Donald Trump beat his opponents. But can he beat the courts?
Trump #Trump
Donald Trump’s most dangerous race is not with other Republican candidates, but against the law. In his political match, he faces no serious contest. His victory in the Iowa caucuses results was crushing. But in his legal trials, he is on the run. For Trump, the legal is the political.
The calendars overlap. His overarching strategy is not so much calculated to defeat his feeble Republican opponents but to delay his trials by any gambit necessary. The delays give him space to depict himself as a martyr, taking the slings and arrows for his believers, who are his hope to rescue him.

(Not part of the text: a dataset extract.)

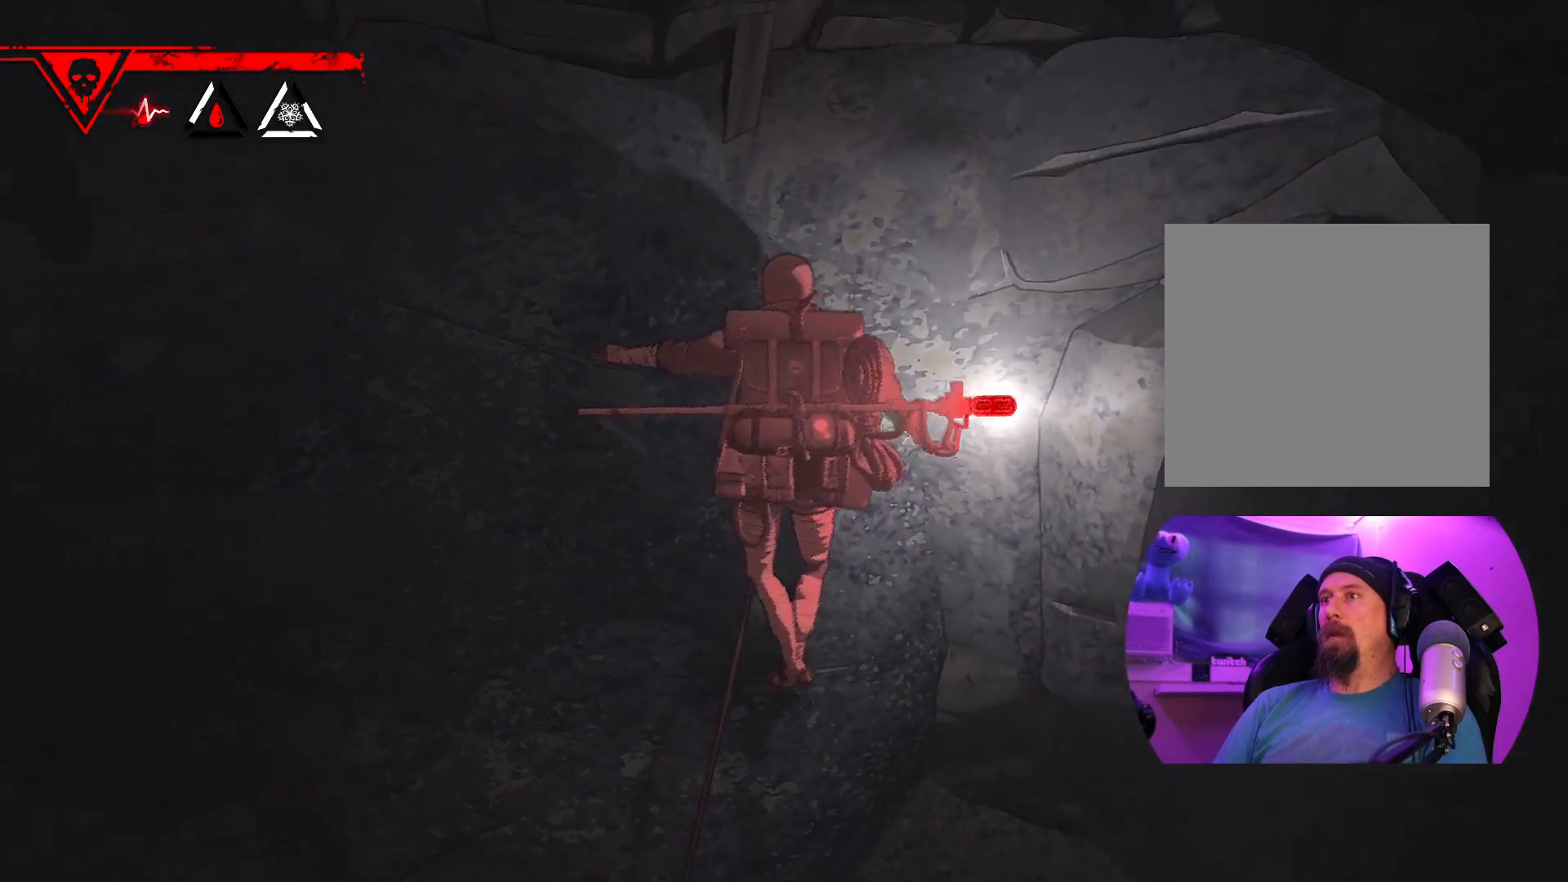
{"dt_ms": 500, "buttons": [], "left_stick": "center", "right_stick": "center", "events": [[33, "right_stick", "down"], [150, "right_stick", "center"]]}
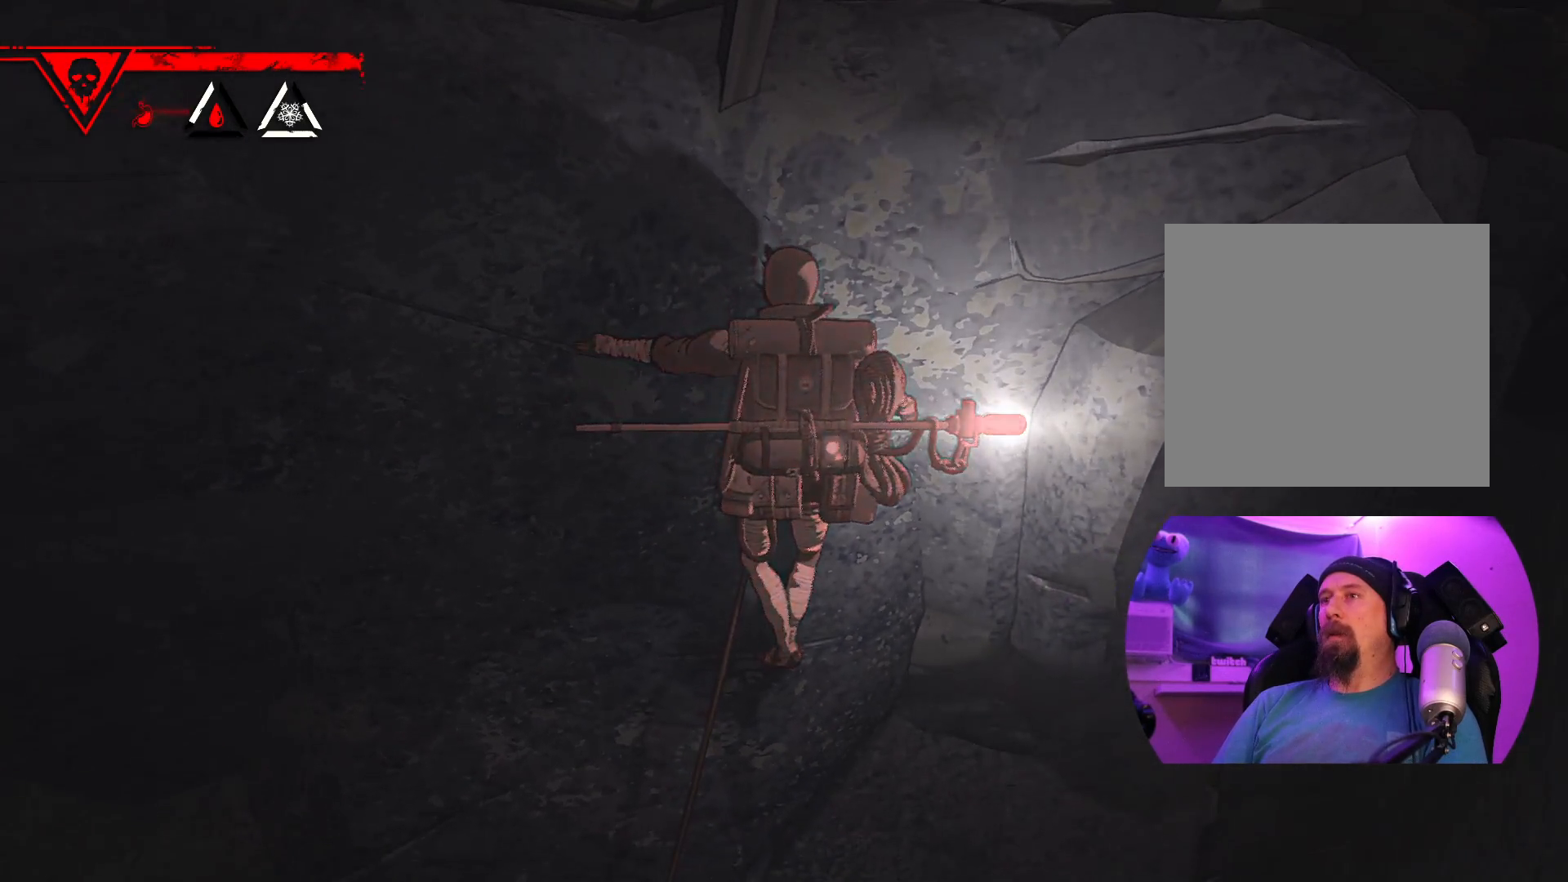
{"dt_ms": 500, "buttons": [], "left_stick": "center", "right_stick": "center", "events": [[17, "right_stick", "up-left"], [250, "right_stick", "center"]]}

So long as the band plays, he doesn’t have to face the music. Once it stops, his primary voters are replaced by a jury. He can rant all he likes on his Truth Social account, but the evidence will finally speak for itself. Trump strains to exploit the political campaign as his shield to avoid the day of judgment. Plus, it’s a cash cow.
January 6 is more than the most important issue in the election for Trump and his followers. It is his passion play. His rivals have helpfully acted as his Greek chorus. Rather than develop an alternative strategy, say, to lever college-educated Republicans away from Trump, they have shouted from the wings to amplify his conspiracy theories. “Why so zealous in pursuing Trump yet so passive about Hillary or Hunter?” Ron DeSantis tweeted last June. Nikki Haley, for her part, chimed in to denounce the justice system as “prosecutorial overreach, double standards and vendetta politics”. Trump could not have paid for better ringers.
Only Chris Christie, the former governor of New Jersey, erstwhile but remorseful booster, was willing to utter the forbidden, “Too bad, go to jail.” The rest waved their hands at an August debate like eager pupils seeking teacher’s attention that they would pardon Trump. Five days before the Iowa caucuses, polling poorly, Christie dropped out, declaring: “I’m going to make sure that in no way do I enable Donald Trump to ever be president of the United States again.” He refused to endorse anyone. “No one’s going to tell the truth about him.” On a hot mic, he was caught saying about Haley: “She’s going to get smoked,” and “She’s not up to this.” Stating the obvious was more a shrug than a prophesy. Yet she could not even scratch into second place.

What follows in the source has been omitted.